The coach’s role is to:
  • slow the conversation down
  • hold uncertainty without rushing to solutions
  • treat outputs as hypotheses, not answers
  • resist translating insights prematurely into goals or actions
This is not a diagnostic. It is a disciplined inquiry into how value actually works here.

What we mean by “Business Model” (plain language)

In this context, a business model is understood as:
A coherent explanation of how an enterprise creates value that is valued — by customers, by the organisation itself, and by the context in which it operates — in a way that can endure. It is not:
  • a revenue formula
  • a pricing mechanism
  • a financial plan
Profit and financial sustainability matter, but they are treated as confirmations of value creation, not as its definition.

The inquiry structure

The inquiry is best conducted as a facilitated leadership conversation, ideally over one or two sessions.

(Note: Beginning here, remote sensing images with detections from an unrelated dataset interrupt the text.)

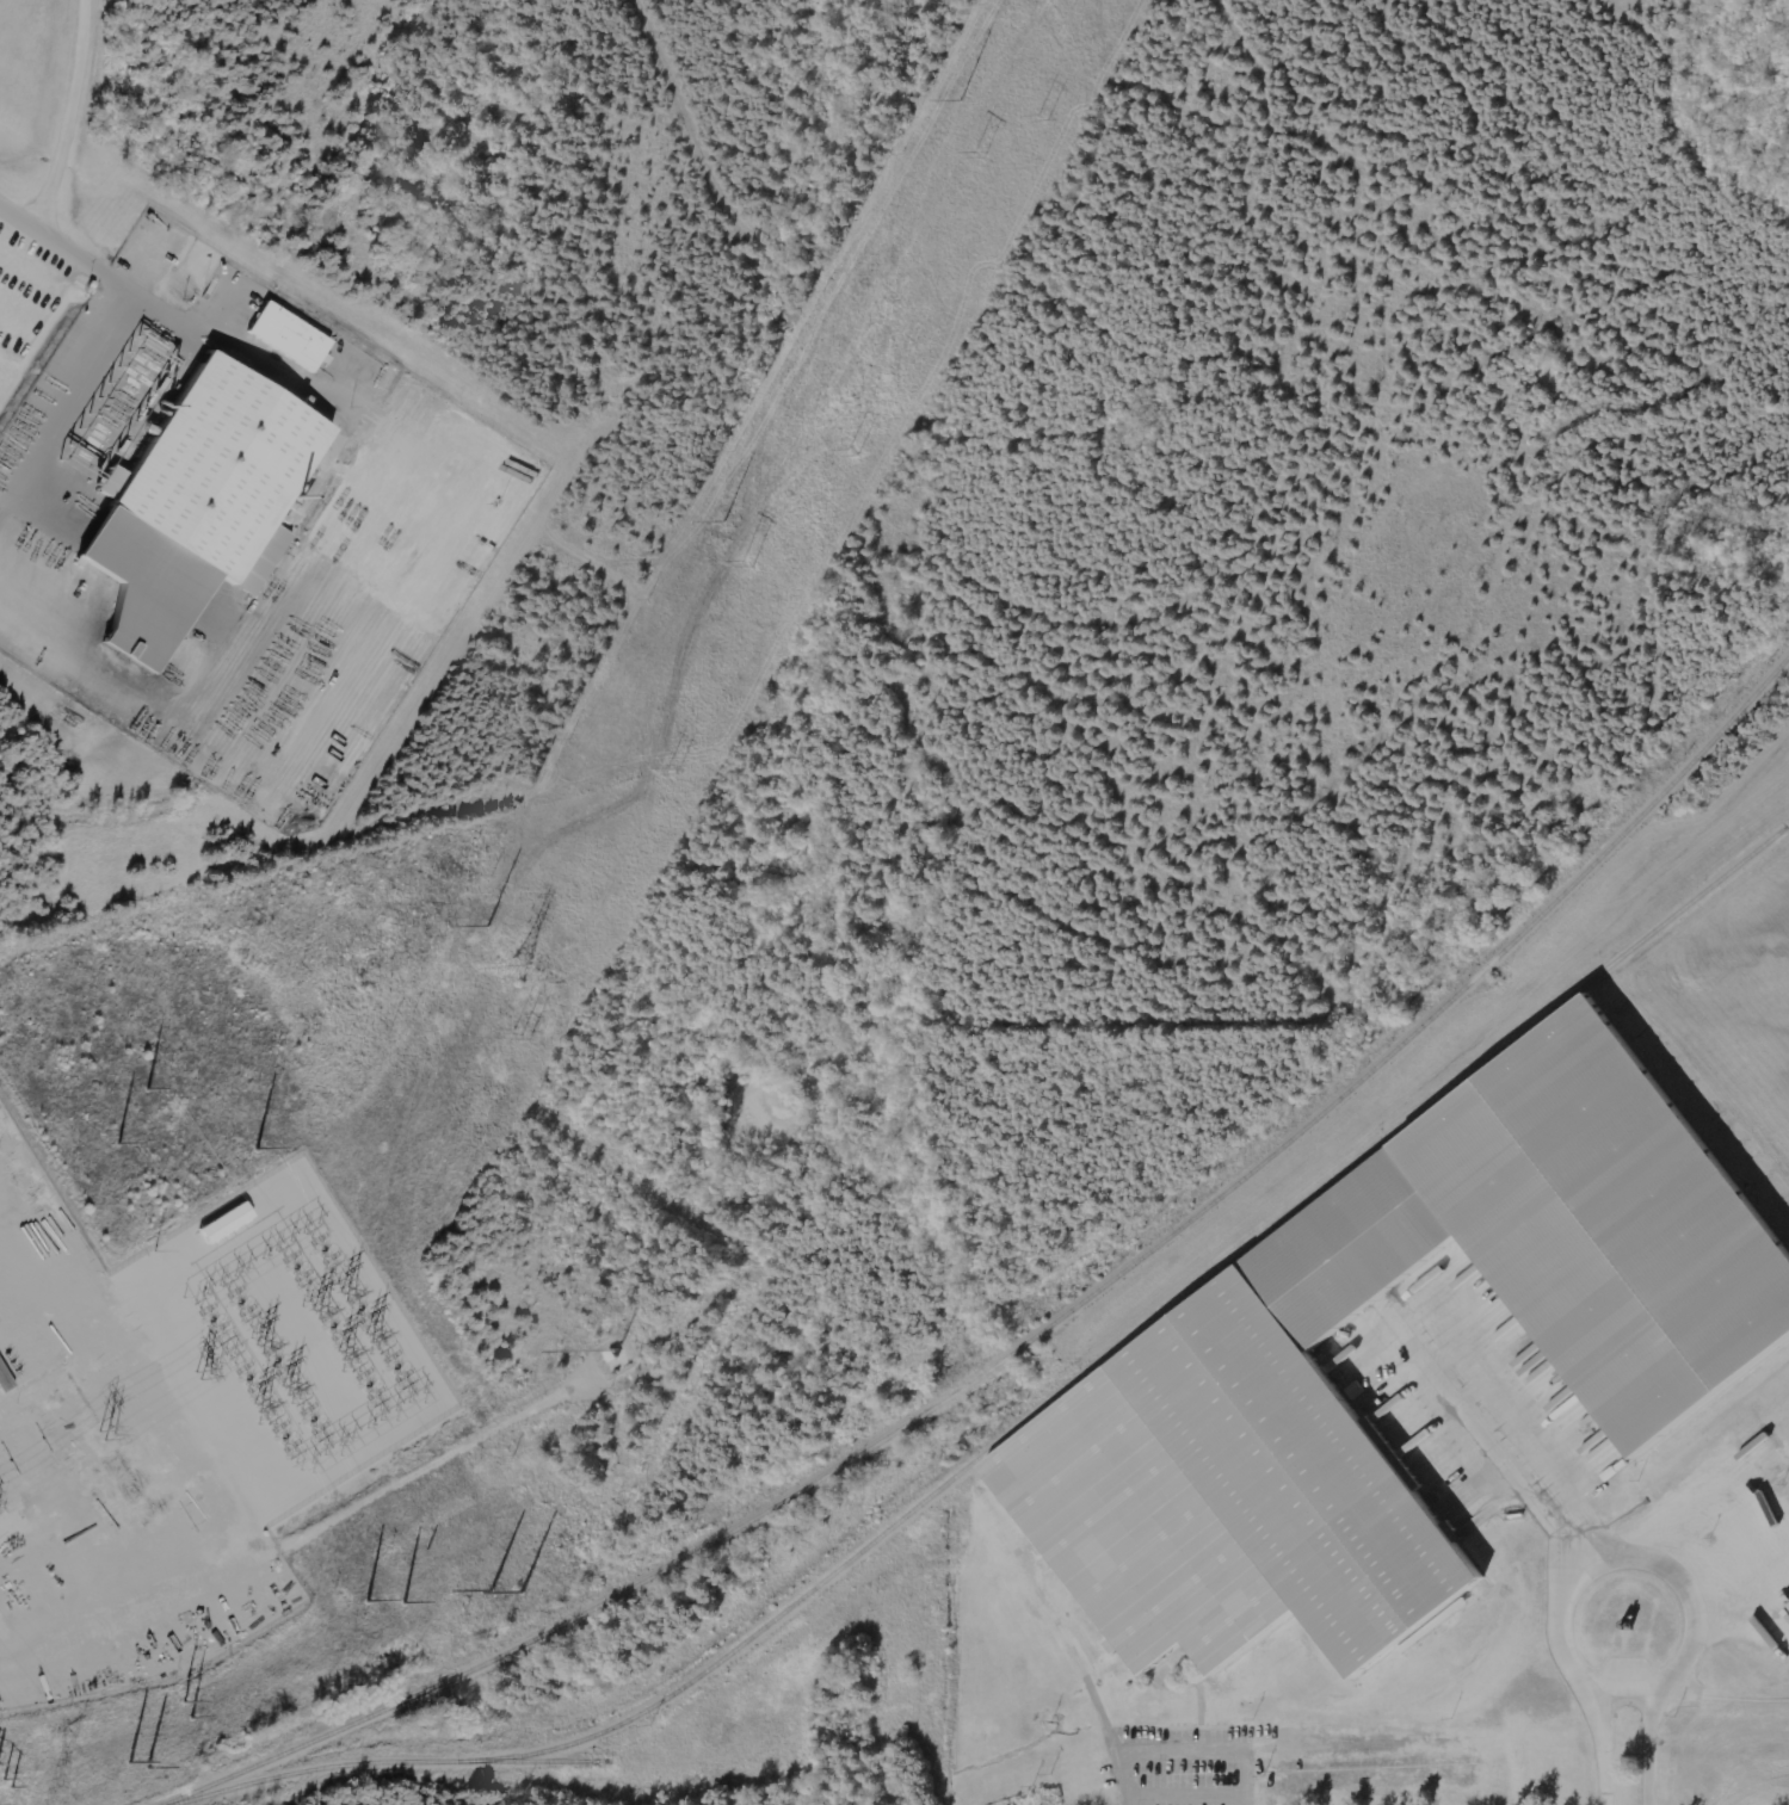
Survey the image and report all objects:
building: (293, 337)
building: (207, 503)
building: (231, 1223)
railway: (1043, 1325)
building: (1666, 1343)
building: (1356, 1390)
railway: (1028, 1419)
power substation: (181, 1424)
building: (1776, 1617)
road: (1700, 1632)
road: (1191, 1745)
road: (1658, 1745)
road: (1614, 1747)
power tower: (140, 1768)
road: (1195, 1789)
power tower: (58, 1796)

Value Proposition (broadly defined)

Key questions:
  • What problem does this enterprise reliably relieve for customers?
  • What value do customers actually experience (not what we claim)?
  • Why do customers return — or leave?
  • If this enterprise disappeared, what would be missed?
Coaching note: Avoid marketing language. Push for lived reality.

Value Recognition

Key questions:
  • How does the organisation know value has been created?
  • What signals matter most internally?
  • Which indicators are lagging confirmations vs early warnings?
This step often reveals:
  • over-reliance on narrow metrics
  • misalignment between effort and recognition

Value Capture (economic, but not narrow)

Key questions:
  • How does value translate into sustainability?
  • Where does financial performance confirm value creation?
  • What assumptions are embedded in pricing, margins, or volume?

Value Enablers

Key questions:
  • What capabilities must be present for this model to work?
  • What judgement, trust, or culture is required?
  • What cannot be outsourced or substituted?
This is where leadership quality and organisational health become visible.

Value Risks and Fragilities

Key questions:
  • What would break this model?
  • Where does incoherence already show up?
  • What dependencies are under-acknowledged?
This step often creates clarity about what growth must not compromise.

Outputs (keep them provisional)

The tangible outputs should be light and disciplined:
  • A one-page Business Model hypothesis
  • A small set of critical assumptions
  • A short list of strategic options opened and closed
The language “hypothesis” is intentional. This keeps the organisation open to learning and adaptation.

Transitioning into Strategy

Once the Business Model hypothesis is articulated, strategy work becomes easier and more grounded.
The Strategy Cascade can now be informed by:
  • clearer constraints
  • fewer false choices
  • a more realistic growth ambition
  • better alignment between aspiration and capability
In practice, this often shortens strategy processes rather than extending them.

Relationship to Financial Management

This inquiry does not replace financial analysis.
Instead, it creates a clearer context for:
  • Stewardship Financial Review
  • assessing fitness to grow
  • setting realistic growth rates
  • distinguishing ambition from capacity
Used together, Business Model inquiry and financial review provide a powerful early assessment of enterprise viability and readiness.

What this inquiry is not

For clarity, this inquiry is not:
  • a template
  • a methodology to be rolled out
  • a substitute for strategy
  • a theoretical exercise
It is a practical, human conversation that improves judgement before commitment.

Closing note for coaches

Experienced coaches will recognise that many strategy problems are misdiagnosed value problems.
This inquiry gives you a way to surface those issues early — calmly, respectfully, and without derailing momentum.